Start of EXCERPTED DATA

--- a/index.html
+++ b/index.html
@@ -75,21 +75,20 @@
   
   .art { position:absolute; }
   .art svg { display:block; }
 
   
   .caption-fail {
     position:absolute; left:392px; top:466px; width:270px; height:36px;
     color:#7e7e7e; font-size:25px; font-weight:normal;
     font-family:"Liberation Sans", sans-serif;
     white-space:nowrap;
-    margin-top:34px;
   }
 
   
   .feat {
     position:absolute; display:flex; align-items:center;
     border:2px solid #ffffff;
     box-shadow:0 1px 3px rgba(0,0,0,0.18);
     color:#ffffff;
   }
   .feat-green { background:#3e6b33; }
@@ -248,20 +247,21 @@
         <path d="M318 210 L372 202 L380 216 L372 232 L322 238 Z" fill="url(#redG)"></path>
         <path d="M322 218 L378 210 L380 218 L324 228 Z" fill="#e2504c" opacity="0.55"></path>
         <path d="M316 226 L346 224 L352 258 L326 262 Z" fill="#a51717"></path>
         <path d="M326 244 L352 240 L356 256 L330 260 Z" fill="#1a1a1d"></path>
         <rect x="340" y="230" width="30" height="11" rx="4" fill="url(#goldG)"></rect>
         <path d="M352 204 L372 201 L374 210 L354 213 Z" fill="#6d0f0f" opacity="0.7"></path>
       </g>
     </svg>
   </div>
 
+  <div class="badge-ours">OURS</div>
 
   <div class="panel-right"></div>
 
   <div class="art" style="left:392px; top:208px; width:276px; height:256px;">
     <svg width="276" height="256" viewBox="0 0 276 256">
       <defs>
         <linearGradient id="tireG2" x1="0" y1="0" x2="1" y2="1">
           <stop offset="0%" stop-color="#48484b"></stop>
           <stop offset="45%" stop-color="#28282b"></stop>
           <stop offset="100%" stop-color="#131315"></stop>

End of EXCERPTED DATA
Start of EXCERPTED DATA

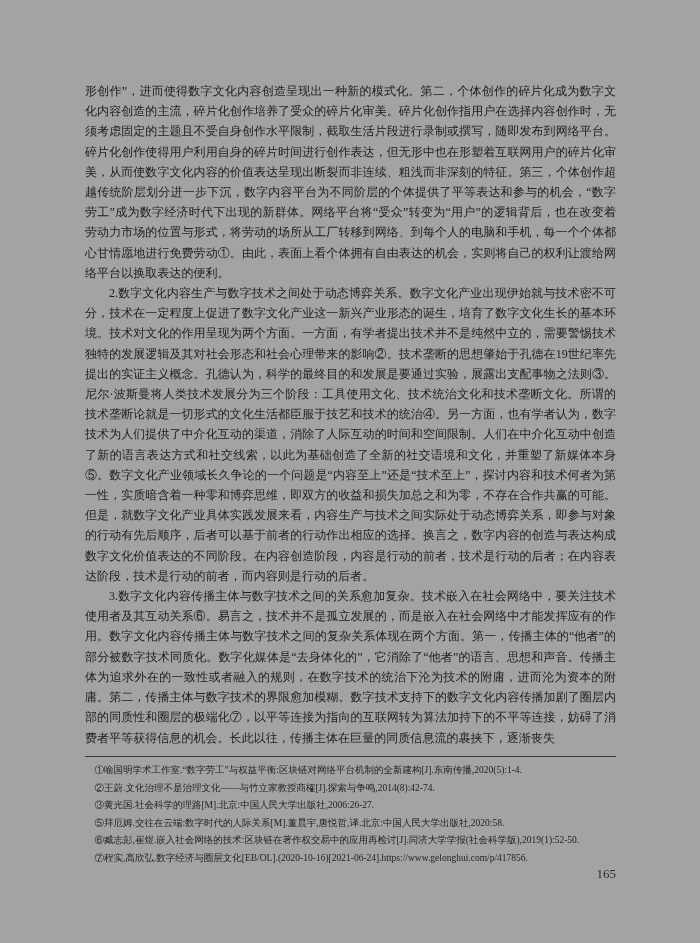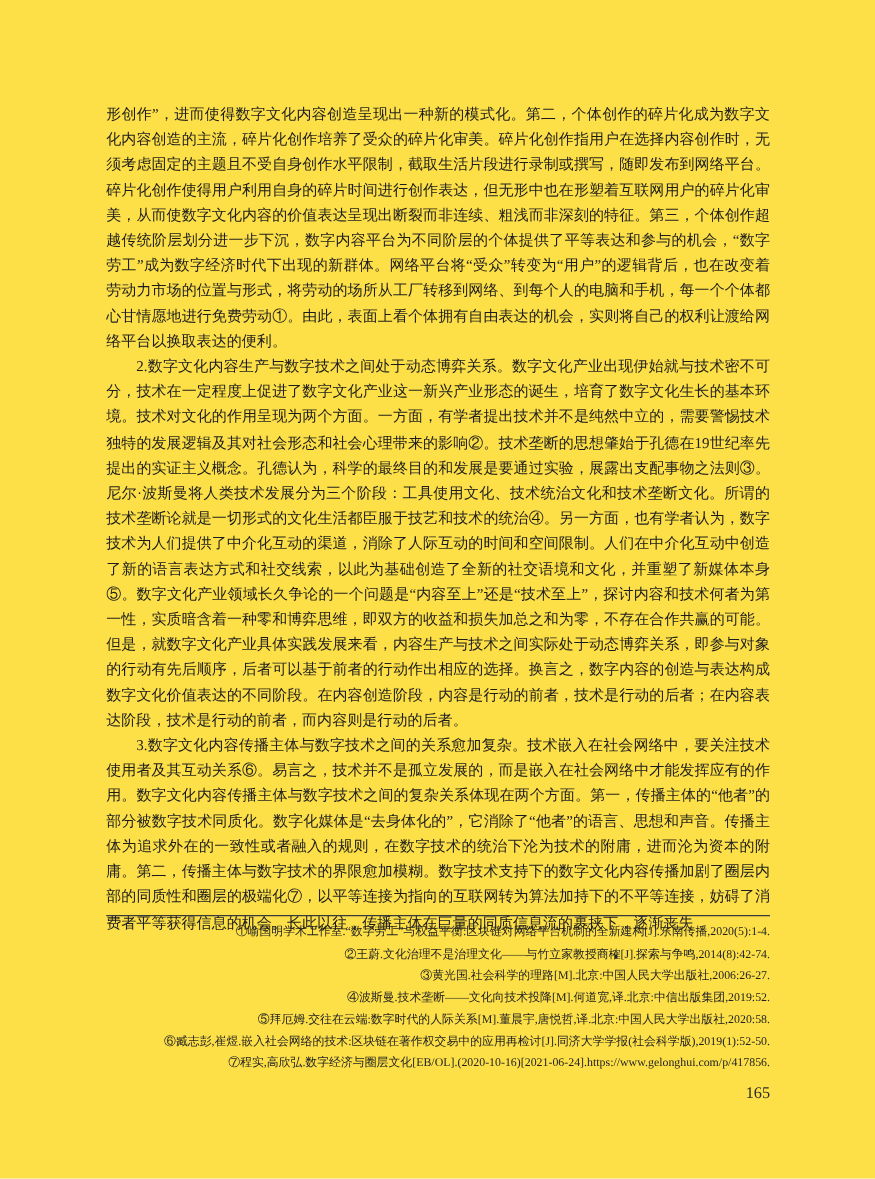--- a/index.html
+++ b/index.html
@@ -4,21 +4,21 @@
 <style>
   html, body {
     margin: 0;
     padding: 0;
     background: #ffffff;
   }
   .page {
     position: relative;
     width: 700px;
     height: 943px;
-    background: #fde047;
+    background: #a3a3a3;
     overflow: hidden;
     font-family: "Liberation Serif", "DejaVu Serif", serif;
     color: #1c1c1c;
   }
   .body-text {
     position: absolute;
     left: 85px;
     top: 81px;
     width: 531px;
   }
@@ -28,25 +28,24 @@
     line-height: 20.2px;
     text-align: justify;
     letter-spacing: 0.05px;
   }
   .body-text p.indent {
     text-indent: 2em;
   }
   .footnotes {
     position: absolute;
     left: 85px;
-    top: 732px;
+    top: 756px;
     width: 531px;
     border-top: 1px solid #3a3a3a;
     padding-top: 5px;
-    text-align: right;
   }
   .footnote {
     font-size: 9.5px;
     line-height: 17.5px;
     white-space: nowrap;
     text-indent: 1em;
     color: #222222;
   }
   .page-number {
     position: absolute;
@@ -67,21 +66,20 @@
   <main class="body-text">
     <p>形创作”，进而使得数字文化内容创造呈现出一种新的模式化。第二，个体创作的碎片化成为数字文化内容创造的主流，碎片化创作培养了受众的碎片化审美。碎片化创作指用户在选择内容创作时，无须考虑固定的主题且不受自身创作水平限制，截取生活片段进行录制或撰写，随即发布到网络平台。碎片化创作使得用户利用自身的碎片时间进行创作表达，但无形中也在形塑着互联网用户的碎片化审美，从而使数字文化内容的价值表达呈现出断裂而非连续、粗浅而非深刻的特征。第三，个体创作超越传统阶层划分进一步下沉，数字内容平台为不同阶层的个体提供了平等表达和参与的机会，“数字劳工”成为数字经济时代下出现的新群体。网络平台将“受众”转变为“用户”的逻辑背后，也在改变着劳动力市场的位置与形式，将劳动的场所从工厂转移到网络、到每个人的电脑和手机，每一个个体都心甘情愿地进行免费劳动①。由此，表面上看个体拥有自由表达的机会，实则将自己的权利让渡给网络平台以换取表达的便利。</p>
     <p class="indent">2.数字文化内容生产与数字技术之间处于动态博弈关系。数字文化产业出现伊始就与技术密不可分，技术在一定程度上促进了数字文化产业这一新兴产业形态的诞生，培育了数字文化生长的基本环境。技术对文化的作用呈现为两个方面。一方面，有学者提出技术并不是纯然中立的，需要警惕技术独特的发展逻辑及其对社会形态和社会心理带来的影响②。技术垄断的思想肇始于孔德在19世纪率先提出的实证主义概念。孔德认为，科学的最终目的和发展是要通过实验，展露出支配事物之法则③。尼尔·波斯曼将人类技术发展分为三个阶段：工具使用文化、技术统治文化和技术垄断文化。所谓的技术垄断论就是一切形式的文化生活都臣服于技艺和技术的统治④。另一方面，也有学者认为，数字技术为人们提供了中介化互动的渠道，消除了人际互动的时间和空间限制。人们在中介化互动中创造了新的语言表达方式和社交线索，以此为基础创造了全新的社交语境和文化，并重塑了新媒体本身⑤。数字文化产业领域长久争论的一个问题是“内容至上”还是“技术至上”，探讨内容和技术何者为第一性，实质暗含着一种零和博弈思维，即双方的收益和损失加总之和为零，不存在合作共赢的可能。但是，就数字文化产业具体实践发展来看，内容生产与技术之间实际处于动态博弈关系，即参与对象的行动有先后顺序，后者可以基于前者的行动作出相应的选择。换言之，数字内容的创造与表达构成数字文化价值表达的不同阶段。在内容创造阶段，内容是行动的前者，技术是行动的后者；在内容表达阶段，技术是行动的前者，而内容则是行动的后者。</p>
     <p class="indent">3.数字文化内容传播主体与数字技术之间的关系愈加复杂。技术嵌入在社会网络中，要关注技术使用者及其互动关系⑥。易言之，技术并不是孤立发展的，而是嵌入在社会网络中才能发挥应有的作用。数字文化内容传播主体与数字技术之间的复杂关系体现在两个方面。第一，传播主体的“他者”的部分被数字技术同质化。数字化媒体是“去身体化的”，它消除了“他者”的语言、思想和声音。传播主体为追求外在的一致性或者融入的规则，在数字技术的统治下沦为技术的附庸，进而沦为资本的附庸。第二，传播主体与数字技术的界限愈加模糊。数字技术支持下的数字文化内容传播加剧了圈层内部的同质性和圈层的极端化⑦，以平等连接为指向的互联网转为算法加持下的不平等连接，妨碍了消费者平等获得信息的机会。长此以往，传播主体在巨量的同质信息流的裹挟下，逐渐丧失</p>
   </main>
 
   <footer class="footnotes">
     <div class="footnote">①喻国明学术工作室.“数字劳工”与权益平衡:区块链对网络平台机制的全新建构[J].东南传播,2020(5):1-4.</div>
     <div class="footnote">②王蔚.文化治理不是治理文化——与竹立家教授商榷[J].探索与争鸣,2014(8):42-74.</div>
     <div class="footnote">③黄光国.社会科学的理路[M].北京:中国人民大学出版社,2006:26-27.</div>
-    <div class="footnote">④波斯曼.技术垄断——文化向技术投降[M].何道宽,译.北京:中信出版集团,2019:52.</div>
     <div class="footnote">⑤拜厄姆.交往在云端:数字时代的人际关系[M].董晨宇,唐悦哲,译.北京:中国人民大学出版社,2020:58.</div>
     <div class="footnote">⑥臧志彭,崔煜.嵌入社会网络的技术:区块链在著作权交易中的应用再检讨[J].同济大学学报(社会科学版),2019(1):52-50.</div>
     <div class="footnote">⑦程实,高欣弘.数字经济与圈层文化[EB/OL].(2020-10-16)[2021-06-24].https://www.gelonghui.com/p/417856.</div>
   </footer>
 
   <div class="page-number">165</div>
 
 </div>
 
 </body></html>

End of EXCERPTED DATA
Start of EXCERPTED DATA

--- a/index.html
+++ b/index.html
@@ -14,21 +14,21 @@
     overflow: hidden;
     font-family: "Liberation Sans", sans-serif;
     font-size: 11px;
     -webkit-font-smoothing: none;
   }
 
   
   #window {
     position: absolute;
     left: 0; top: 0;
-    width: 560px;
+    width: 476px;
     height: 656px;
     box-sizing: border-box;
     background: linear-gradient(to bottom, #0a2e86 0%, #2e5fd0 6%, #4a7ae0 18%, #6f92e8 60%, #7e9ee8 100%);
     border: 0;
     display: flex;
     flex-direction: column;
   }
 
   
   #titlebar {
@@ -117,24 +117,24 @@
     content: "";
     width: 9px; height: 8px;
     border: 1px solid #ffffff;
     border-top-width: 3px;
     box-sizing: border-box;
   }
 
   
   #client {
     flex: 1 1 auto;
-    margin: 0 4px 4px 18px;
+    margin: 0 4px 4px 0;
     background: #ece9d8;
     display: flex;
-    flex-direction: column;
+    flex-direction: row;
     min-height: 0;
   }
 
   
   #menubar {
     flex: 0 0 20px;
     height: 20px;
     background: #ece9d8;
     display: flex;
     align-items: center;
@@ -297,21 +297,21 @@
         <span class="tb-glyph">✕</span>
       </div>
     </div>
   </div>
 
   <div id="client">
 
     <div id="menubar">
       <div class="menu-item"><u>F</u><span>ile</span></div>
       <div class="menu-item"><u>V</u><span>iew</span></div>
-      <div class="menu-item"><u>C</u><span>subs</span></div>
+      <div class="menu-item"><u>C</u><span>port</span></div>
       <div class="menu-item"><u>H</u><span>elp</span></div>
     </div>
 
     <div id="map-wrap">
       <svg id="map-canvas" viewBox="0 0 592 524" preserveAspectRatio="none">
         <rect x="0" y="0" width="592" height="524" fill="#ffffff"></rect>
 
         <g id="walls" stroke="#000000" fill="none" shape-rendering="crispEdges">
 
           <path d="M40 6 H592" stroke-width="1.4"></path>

End of EXCERPTED DATA

> _TASK TO CARRY OUT_:
Output should match, line for line, the stretch of the material above from the line holding "-117,24 +117,24 @@" through the line holding "0 4px 4px 0;".

> _RESPONSE TO THIS EXERCISE_:
@@ -117,24 +117,24 @@
     content: "";
     width: 9px; height: 8px;
     border: 1px solid #ffffff;
     border-top-width: 3px;
     box-sizing: border-box;
   }
 
   
   #client {
     flex: 1 1 auto;
-    margin: 0 4px 4px 18px;
+    margin: 0 4px 4px 0;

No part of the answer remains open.